I feel sorry for chicory since it is dissed so much. Reflexively, I tend to stick up for it. My father used to go to Leo Coffee on Lattice Bridge Road in Chennai to personally supervise his “Plantation and Peaberry” blend that was mixed without any hint of chicory.
Chicory gives coffee its girth. New Orleans coffee comes mixed with chicory as do some Italian ones. Some say that chicory gives them indigestion; others say that it keeps the blood glucose levels down. I have to admit that coffee sans chicory does have a more well-rounded taste with less acid and more flavour. It fills the mouth without tasting like paste.
The best coffee in Bangalore is Mysore Nuggets, which Kalmane Coffee in Jayanagar home-delivers. It costs Rs220 for 500g which, when you think about it, is the cost of one “venti latte skim no-sugar” from Starbucks (whose coffees I detest, by the way). The person who introduced me to Mysore Nuggets from Kalmane was Shiv Shankar Shastry, a surgeon who lives in his ancestral home in Basavangudi. He is a friend of a friend and although I don’t know him very well, I invited myself to his house with the ulterior motive of tasting his coffee. I came away with a bag.

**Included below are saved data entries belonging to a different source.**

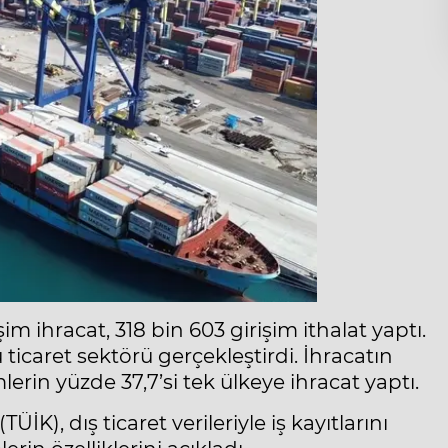
şim ihracat, 318 bin 603 girişim ithalat yaptı.
 ticaret sektörü gerçekleştirdi. İhracatın
mlerin yüzde 37,7’si tek ülkeye ihracat yaptı.
ÜİK), dış ticaret verileriyle iş kayıtlarını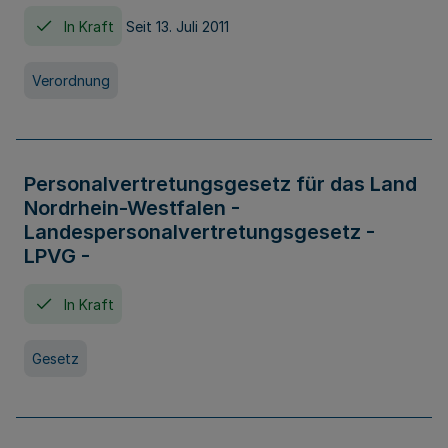
In Kraft
Seit 13. Juli 2011
Verordnung
Personalvertretungsgesetz für das Land
Nordrhein-Westfalen -
Landespersonalvertretungsgesetz -
LPVG -
In Kraft
Gesetz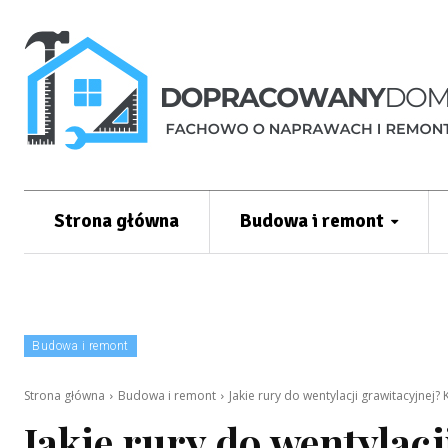
Strona główna
Budowa i remont
Budowa i remont
Strona główna
Budowa i remont
Jakie rury do wentylacji grawitacyjnej
Jakie rury do wentylac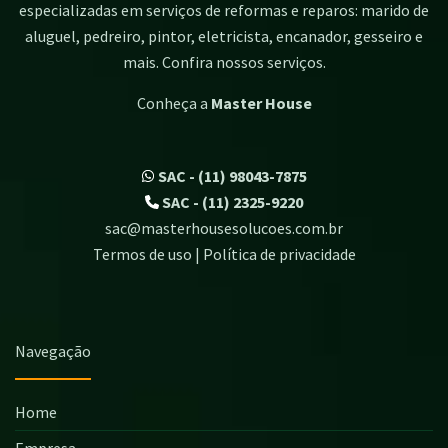
especializadas em serviços de reformas e reparos: marido de
aluguel, pedreiro, pintor, eletricista, encanador, gesseiro e
mais. Confira nossos serviços.
Conheça a
Master House
SAC - (11) 98043-7875
SAC - (11) 2325-9220
sac@masterhousesolucoes.com.br
Termos de uso | Política de privacidade
Navegação
Home
Empresa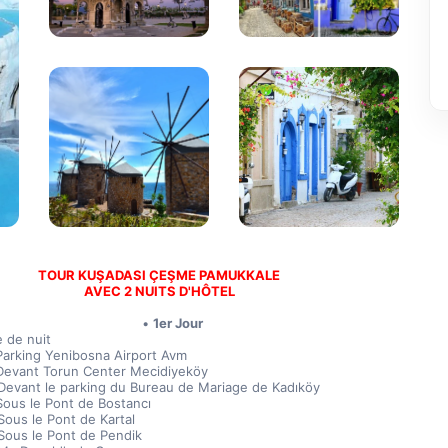
TOUR KUŞADASI ÇEŞME PAMUKKALE 
AVEC 2 NUITS D'HÔTEL 
1er Jour
 de nuit
Parking Yenibosna Airport Avm
Devant Torun Center Mecidiyeköy
Devant le parking du Bureau de Mariage de Kadıköy
Sous le Pont de Bostancı
Sous le Pont de Kartal
Sous le Pont de Pendik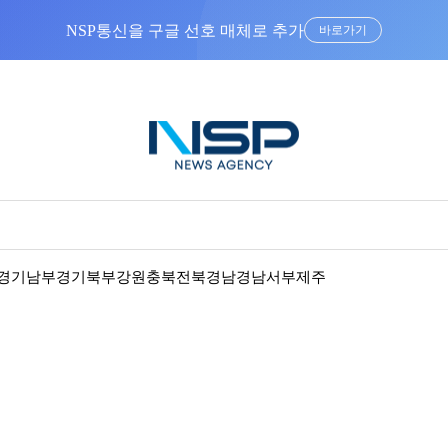
NSP통신을 구글 선호 매체로 추가
바로가기
경기남부
경기북부
강원
충북
전북
경남
경남서부
제주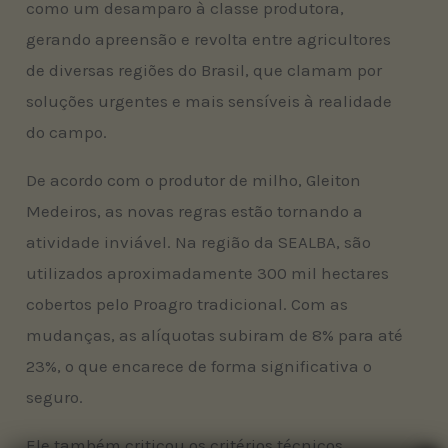
como um desamparo à classe produtora,
gerando apreensão e revolta entre agricultores
de diversas regiões do Brasil, que clamam por
soluções urgentes e mais sensíveis à realidade
do campo.
De acordo com o produtor de milho, Gleiton
Medeiros, as novas regras estão tornando a
atividade inviável. Na região da SEALBA, são
utilizados aproximadamente 300 mil hectares
cobertos pelo Proagro tradicional. Com as
mudanças, as alíquotas subiram de 8% para até
23%, o que encarece de forma significativa o
seguro.
Ele também criticou os critérios técnicos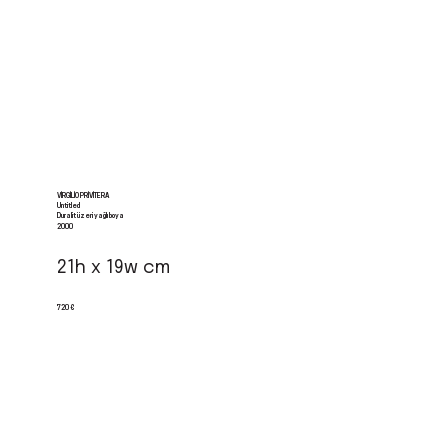
VIRGILIO PRIVITERA
Untitled
Duralit üzeri yağlı boya
2000
21h x 19w cm
720 €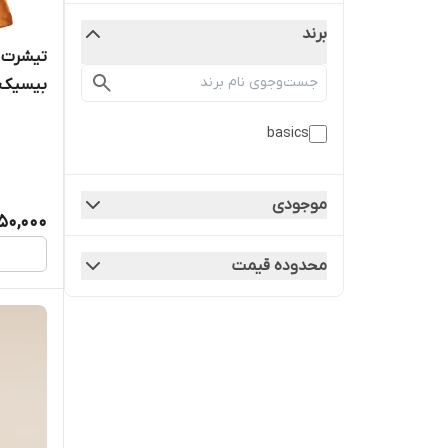
برند
تیشرت آ
بیسیک
basics
موجودی
50,000
محدوده قیمت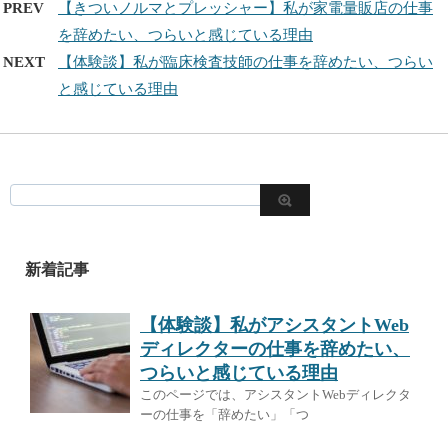
PREV
【きついノルマとプレッシャー】私が家電量販店の仕事
を辞めたい、つらいと感じている理由
NEXT
【体験談】私が臨床検査技師の仕事を辞めたい、つらい
と感じている理由
新着記事
【体験談】私がアシスタントWeb
ディレクターの仕事を辞めたい、
つらいと感じている理由
このページでは、アシスタントWebディレクタ
ーの仕事を「辞めたい」「つ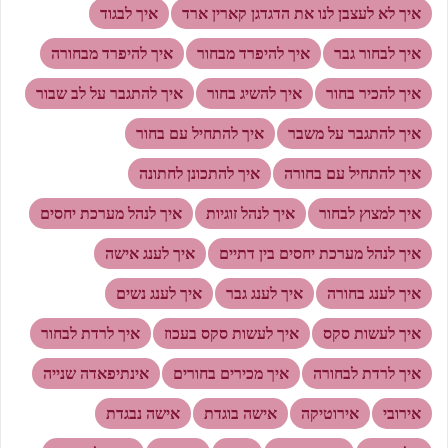
איך לא לעצבן לנו את הדגדגן קארין ארד
איך לבגוד
איך לבחור גבר
איך להיפרד מבחור
איך להיפרד מבחורה
איך להכיר בחור
איך להשיג בחור
איך להתגבר על לב שבור
איך להתגבר על משבר
איך להתחיל עם בחור
איך להתחיל עם בחורה
איך להתכונן לחתונה
איך למצוץ לבחור
איך לנהל זוגיות
איך לנהל מערכת יחסים
איך לנהל מערכת יחסים בין דתיים
איך לענג אישה
איך לענג בחורה
איך לענג גבר
איך לענג נשים
איך לעשות סקס
איך לעשות סקס בעכוז
איך לרדת לבחור
איך לרדת לבחורה
איך מכירים בחורים
אינתיפאדה שנייה
אירובי
אירוטיקה
אישה בוגדת
אישה נבגדת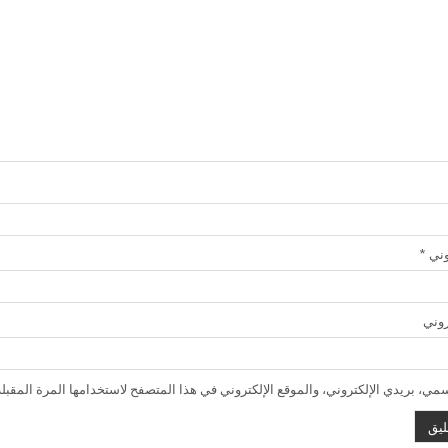
روني
*
روني
ي، بريدي الإلكتروني، والموقع الإلكتروني في هذا المتصفح لاستخدامها المرة المقبلة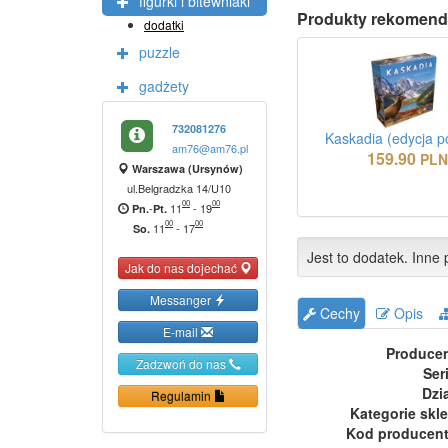
figurki i bitewniaki
Produkty rekomend
dodatki
puzzle
gadżety
732081276
Kaskadia (edycja p
am76@am76.pl
159.90
PL
Warszawa (Ursynów)
ul.Belgradzka 14/U10
00
00
-
11
-
19
Pn.
Pt.
00
00
11
-
17
So.
Jest to dodatek. Inne p
Jak do nas dojechać
Messanger
Cechy
Opis
E-mail
Produce
Zadzwoń do nas
Ser
Dzi
Regulamin
Kategorie skl
Kod producen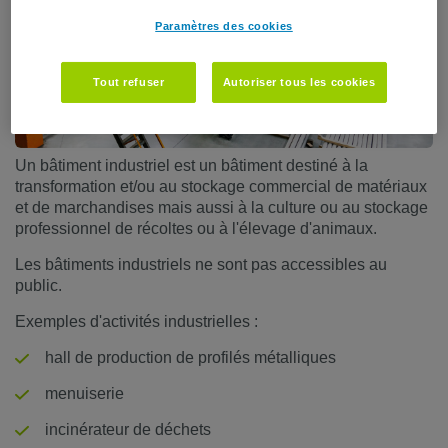
Paramètres des cookies
Tout refuser
Autoriser tous les cookies
Un bâtiment industriel est un bâtiment destiné à la
transformation et/ou au stockage commercial de matériaux
et de marchandises mais aussi à la culture ou au stockage
professionnel de récoltes ou à l'élevage d'animaux.
Les bâtiments industriels ne sont pas accessibles au
public.
Exemples d'activités industrielles :
hall de production de profilés métalliques
menuiserie
incinérateur de déchets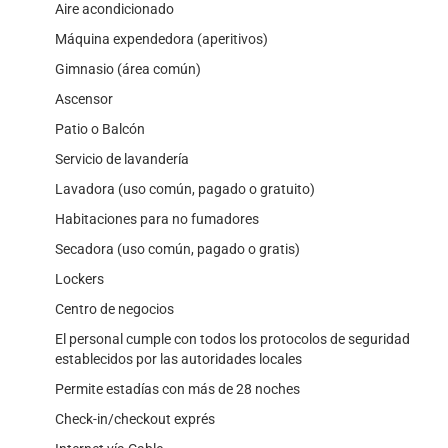
Aire acondicionado
Máquina expendedora (aperitivos)
Gimnasio (área común)
Ascensor
Patio o Balcón
Servicio de lavandería
Lavadora (uso común, pagado o gratuito)
Habitaciones para no fumadores
Secadora (uso común, pagado o gratis)
Lockers
Centro de negocios
El personal cumple con todos los protocolos de seguridad
establecidos por las autoridades locales
Permite estadías con más de 28 noches
Check-in/checkout exprés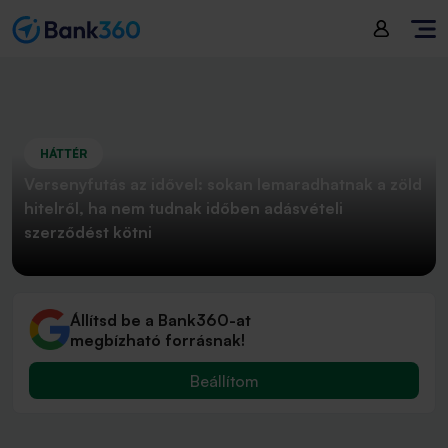
HÁTTÉR
Versenyfutás az idővel: sokan lemaradhatnak a zöld
hitelről, ha nem tudnak időben adásvételi
szerződést kötni
Állítsd be a Bank360-at
megbízható forrásnak!
Beállítom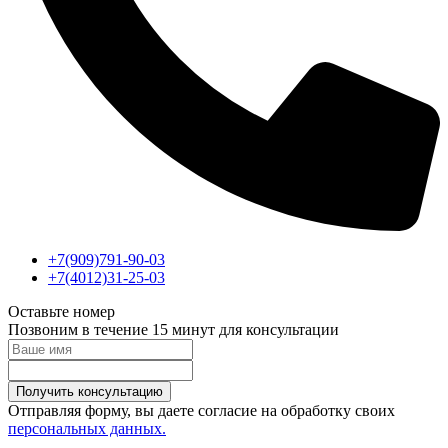
+7(909)791-90-03
+7(4012)31-25-03
Оставьте номер
Позвоним в течение 15 минут для консультации
Получить консультацию
Отправляя форму, вы даете согласие на обработку своих
персональных данных.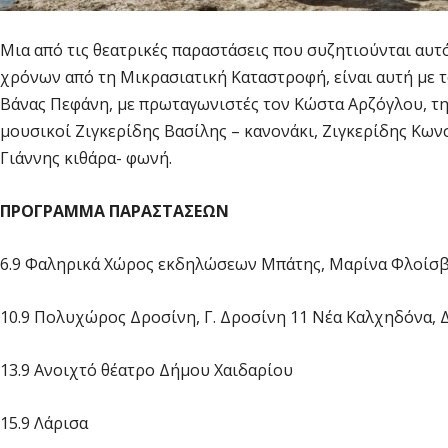
Μια από τις θεατρικές παραστάσεις που συζητιούνται αυτ
χρόνων από τη Μικρασιατική Καταστροφή, είναι αυτή με
Βάνας Πεφάνη, με πρωταγωνιστές τον Κώστα Αρζόγλου, τη
μουσικοί Ζιγκερίδης Βασίλης – κανονάκι, Ζιγκερίδης Κω
Γιάννης κιθάρα- φωνή.
ΠΡΟΓΡΑΜΜΑ ΠΑΡΑΣΤΑΣΕΩΝ
6.9 Φαληρικά Χώρος εκδηλώσεων Μπάτης, Μαρίνα Φλοίσ
10.9 Πολυχώρος Δροσίνη, Γ. Δροσίνη 11 Νέα Καλχηδόνα, 
13.9 Ανοιχτό θέατρο Δήμου Χαιδαρίου
15.9 Λάρισα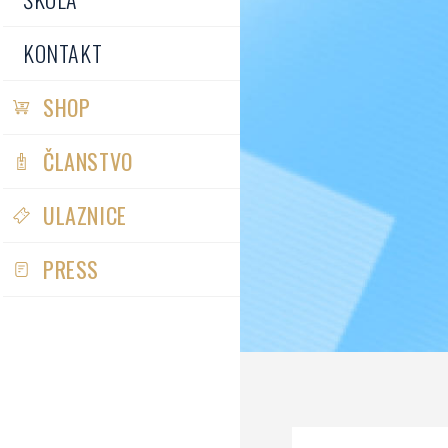
KONTAKT
SHOP
ČLANSTVO
ULAZNICE
PRESS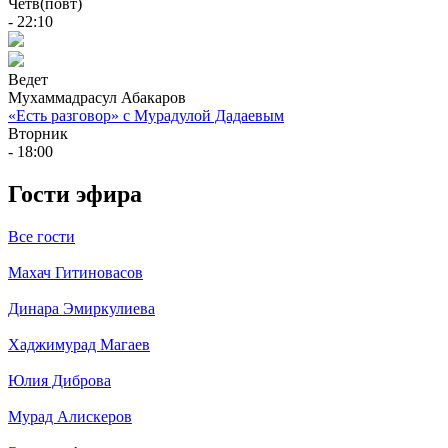
Четв(повт)
- 22:10
Ведет
Мухаммадрасул Абакаров
«Есть разговор» с Мурадулой Дадаевым
Вторник
- 18:00
Гости эфира
Все гости
Махач Гитиновасов
Динара Эмиркулиева
Хаджимурад Магаев
Юлия Диброва
Мурад Алискеров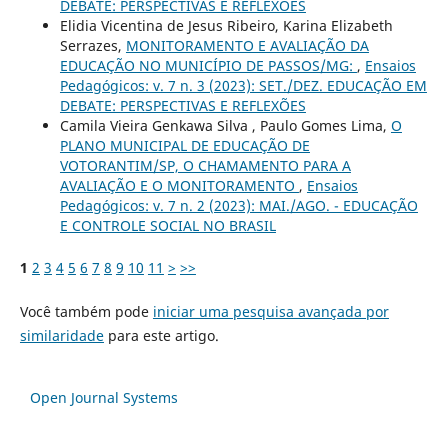
DEBATE: PERSPECTIVAS E REFLEXÕES
Elidia Vicentina de Jesus Ribeiro, Karina Elizabeth
Serrazes,
MONITORAMENTO E AVALIAÇÃO DA
EDUCAÇÃO NO MUNICÍPIO DE PASSOS/MG:
,
Ensaios
Pedagógicos: v. 7 n. 3 (2023): SET./DEZ. EDUCAÇÃO EM
DEBATE: PERSPECTIVAS E REFLEXÕES
Camila Vieira Genkawa Silva , Paulo Gomes Lima,
O
PLANO MUNICIPAL DE EDUCAÇÃO DE
VOTORANTIM/SP, O CHAMAMENTO PARA A
AVALIAÇÃO E O MONITORAMENTO
,
Ensaios
Pedagógicos: v. 7 n. 2 (2023): MAI./AGO. - EDUCAÇÃO
E CONTROLE SOCIAL NO BRASIL
1
2
3
4
5
6
7
8
9
10
11
>
>>
Você também pode
iniciar uma pesquisa avançada por
similaridade
para este artigo.
Open Journal Systems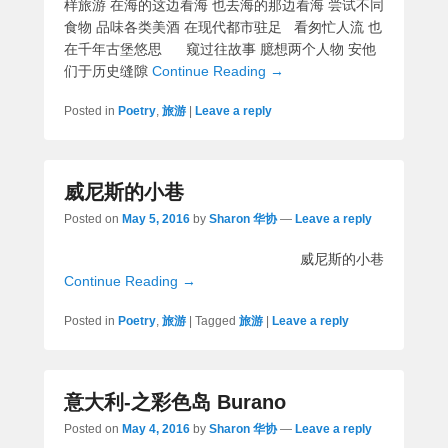
样旅游 在海的这边看海 也去海的那边看海 尝试不同
食物 品味各类美酒 在现代都市驻足 看匆忙人流 也
在千年古堡悠思 窥过往故事 臆想两个人物 安他
们于历史缝隙
Continue Reading →
Posted in
Poetry
,
旅游
|
Leave a reply
威尼斯的小巷
Posted on
May 5, 2016
by
Sharon 华协
—
Leave a reply
威尼斯的小巷
Continue Reading →
Posted in
Poetry
,
旅游
|
Tagged
旅游
|
Leave a reply
意大利-之彩色岛 Burano
Posted on
May 4, 2016
by
Sharon 华协
—
Leave a reply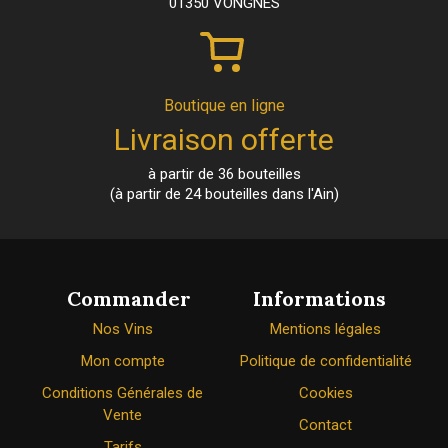
01350 VONGNES
Boutique en ligne
Livraison offerte
à partir de 36 bouteilles
(à partir de 24 bouteilles dans l'Ain)
Commander
Informations
Nos Vins
Mentions légales
Mon compte
Politique de confidentialité
Conditions Générales de
Cookies
Vente
Contact
Tarifs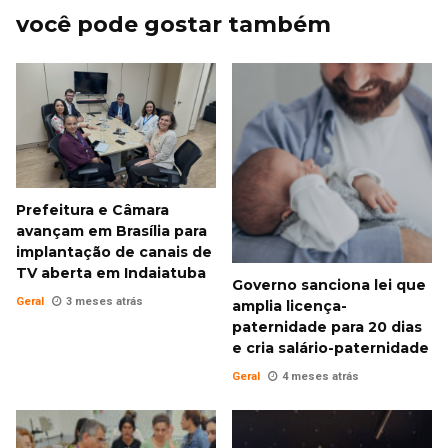
você pode gostar também
Prefeitura e Câmara
avançam em Brasília para
implantação de canais de
TV aberta em Indaiatuba
Governo sanciona lei que
Geral
3 meses atrás
amplia licença-
paternidade para 20 dias
e cria salário-paternidade
Geral
4 meses atrás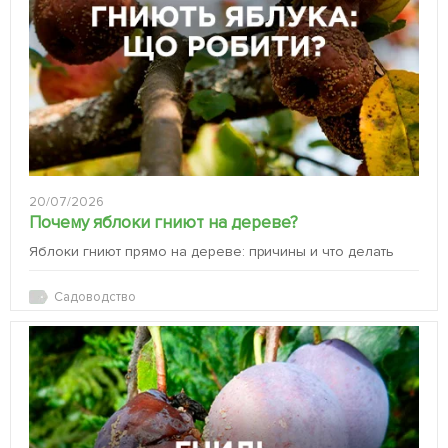
20/07/2026
Почему яблоки гниют на дереве?
Яблоки гниют прямо на дереве: причины и что делать
Садоводство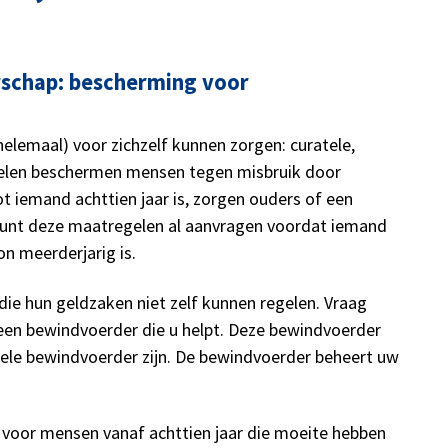
rschap: bescherming voor
helemaal) voor zichzelf kunnen zorgen: curatele,
elen beschermen mensen tegen misbruik door
t iemand achttien jaar is, zorgen ouders of een
kunt deze maatregelen al aanvragen voordat iemand
on meerderjarig is.
ie hun geldzaken niet zelf kunnen regelen. Vraag
 een bewindvoerder die u helpt. Deze bewindvoerder
onele bewindvoerder zijn. De bewindvoerder beheert uw
voor mensen vanaf achttien jaar die moeite hebben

Predictably, Mysore Nuggets coffee has no chicory. Like most of us, I track several people who I think are interesting. This means that if I meet them at a party, I am likely to sidle up to them and try to make conversation; or stand around tongue-tied. They include Jaisim the architect (because another architect I admire, called Ramu Katakam, told me that he was inspired by Jaisim); Sukanya Ramgopal (a female ghatam player—’nuff said) Girish Karnad (for his breadth of knowledge); Bruhat Bengaluru Mahanagara Palike (BBMP) commissioner Bharat Lal Meena (because Bangalore’s roads are getting paved); assistant commissioner of police Praveen Sood (because I got an Internet email that showed how responsive he was) and Sunalini Menon (whose job title, “coffee taster” makes her compelling). The list is longer, but the build-up was to say that even Menon said that in blind tests, most south Indians preferred a mixture of Peaberry, Plantation and Robusta beans, mixed with (drum roll please) 10% of chicory. Take that, all you chicory snobs.